Em The Moral Basis of Individualism (citado no início deste ensaio), Rand escreveu que muitos "hipócritas egoístas" invocaram o altruísmo "para iludir os seus seguidores e alcançar fins pessoais...., mas nunca causaram os terrores sangrentos causados pelos mais puros "idealistas". Os piores carniceiros foram os mais sinceros".

Anos mais tarde, em "To Dream the Non-Commercial Dream"(The Ayn Rand Letter, 1 de Janeiro de 1973), Rand discutiu a mesma questão em mais pormenor. Os "apaixonados defensores dos ideais altruístas...não são hipócritas". A maioria desses defensores são sinceros, segundo uma moda, porque não têm outra escolha realista.
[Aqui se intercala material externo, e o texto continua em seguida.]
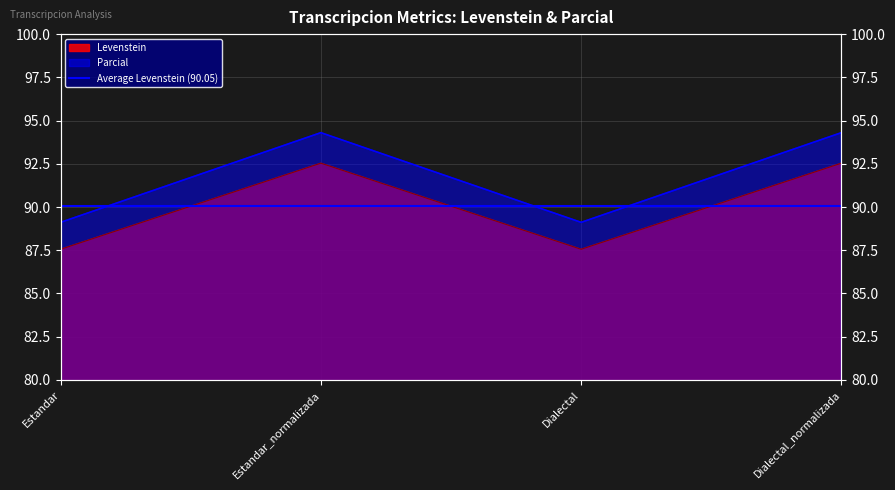

What position from the left is Estandar?

1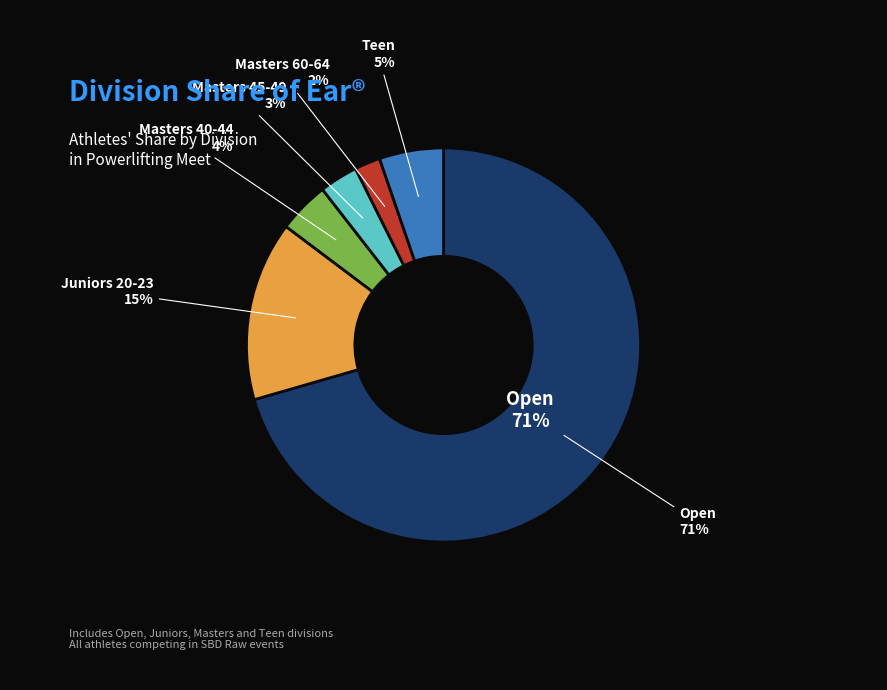

Does Open account for over 50% of the chart?

Yes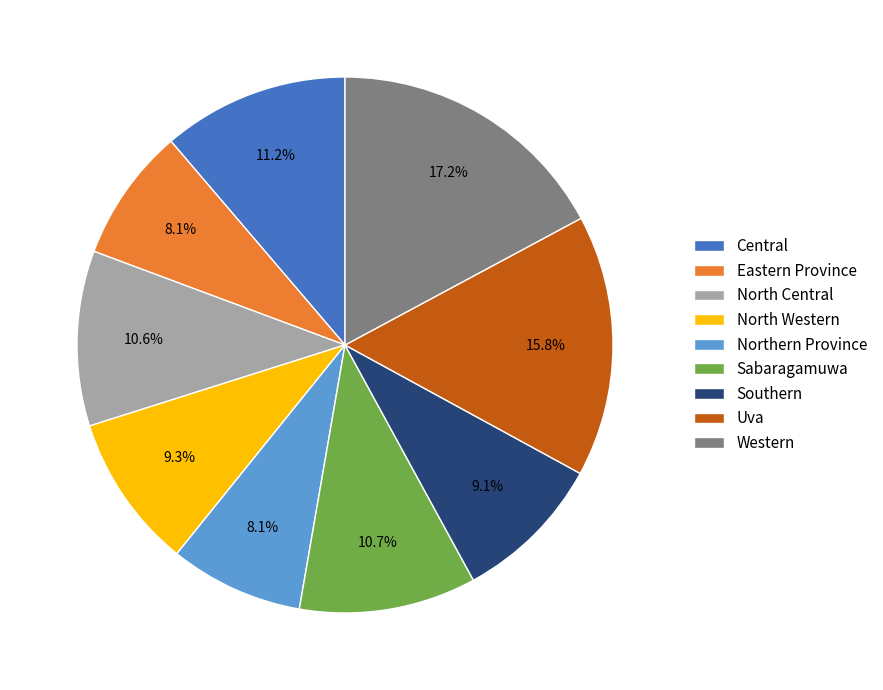

Is there any slice that represents more than half of the pie?

No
Precisam de acreditar que o seu trabalho serve os outros, quer os outros gostem ou não, e que o bem dos outros é a sua única motivação; acreditam-no - apaixonadamente, ferozmente, militantemente - no sentido em que uma crença é distinguível de uma convicção: sob a forma de uma emoção impermeável à realidade.
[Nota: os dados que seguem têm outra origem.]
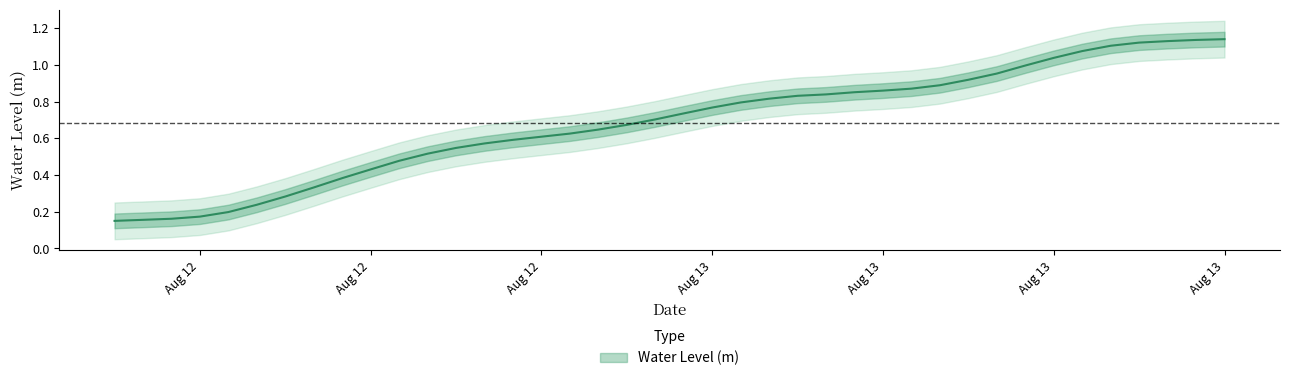

What is the smallest value displayed?

0.2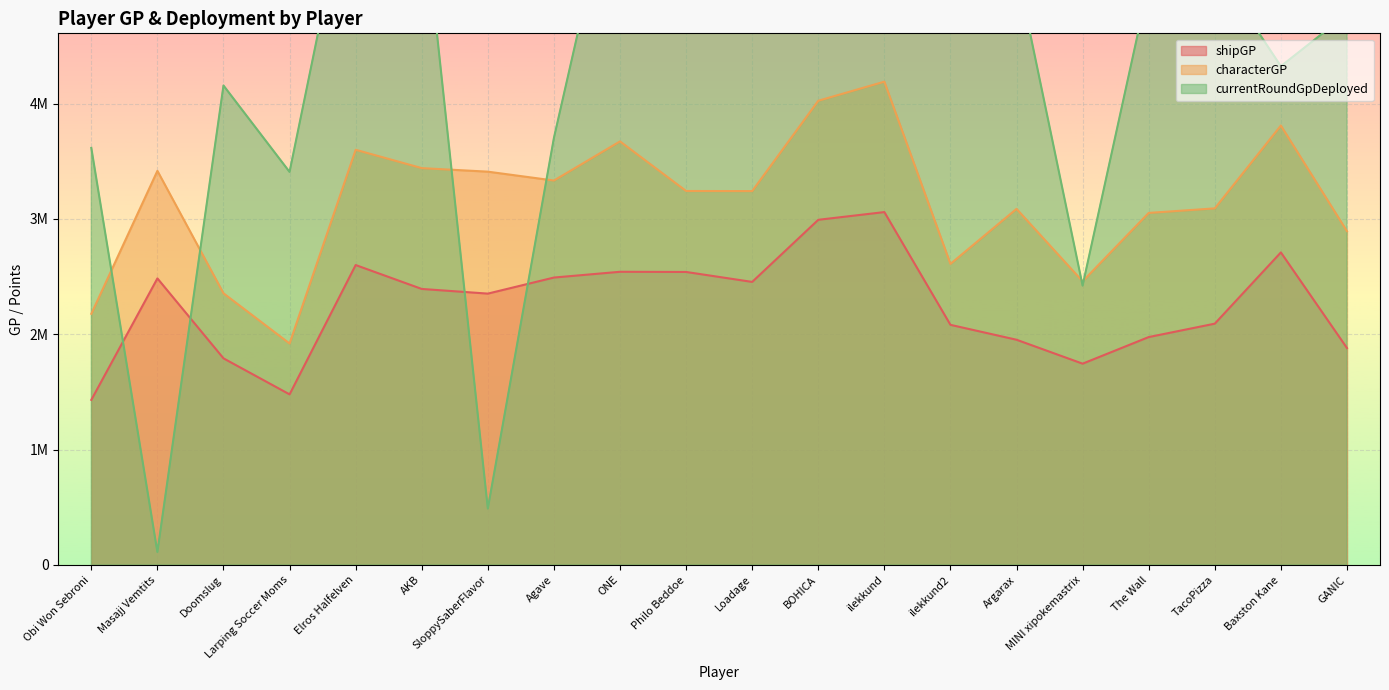

At how many categories does at least one series exceed 6112607?

3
A fé no altruísmo requerida pelos líderes políticos é mais profunda do que "a fé que exigem das suas vítimas" - e, neste sentido, aqueles que invocam o altruísmo para justificar o seu próprio poder "acreditam no que pregam". É este tipo de fé auto-ilusória que lhes permite "mentir, enganar, roubar, matar" com a consciência tranquila, "desde que mantenham, como absoluto inviolável, a crença de que são os veículos de uma verdade superior que justifica, de alguma forma, qualquer acção que possam cometer".

Assim, o altruísmo emerge como um tema dominante nos escritos de Rand. É uma doutrina que infunde um profundo amoralismo em toda uma sociedade, uma doutrina que prima pelos direitos e liberdade individuais com um vago apelo à suposta virtude do auto-sacrifício. Tudo isto serve para fazer do altruísmo uma ideologia política para todas as ocasiões, uma cobertura conveniente para quaisquer grupos de interesses especiais que possam agitar com mais sucesso para as suas necessidades particulares, ao mesmo tempo que exige que outros sejam obrigados, em nome da justiça social, a satisfazer essas necessidades. Como disse Rand:

Nenhum homem poderia enfrentar os outros e declarar que pretende forçá-los a apoiá-lo sem qualquer razão, só porque o quer, pelo seu próprio bem "egoísmo". Ele precisa de justificar a sua intenção, não apenas aos olhos deles, mas, acima de tudo, aos seus próprios olhos. Há apenas uma doutrina que pode passar por uma justificação: o altruísmo.

Este ensaio é reimpresso com a permissão do autor e de liberarianism.org.

SOBRE O AUTOR:

George H. Smith

George H. Smith foi anteriormente Senior Research Fellow for the Institute for Humane Studies, professor de História Americana nos Seminários de Verão de Catão, e editor executivo de Produtos do Conhecimento. O quarto e mais recente livro de Smith, The System of Liberty, foi publicado pela Cambridge University Press em 2013.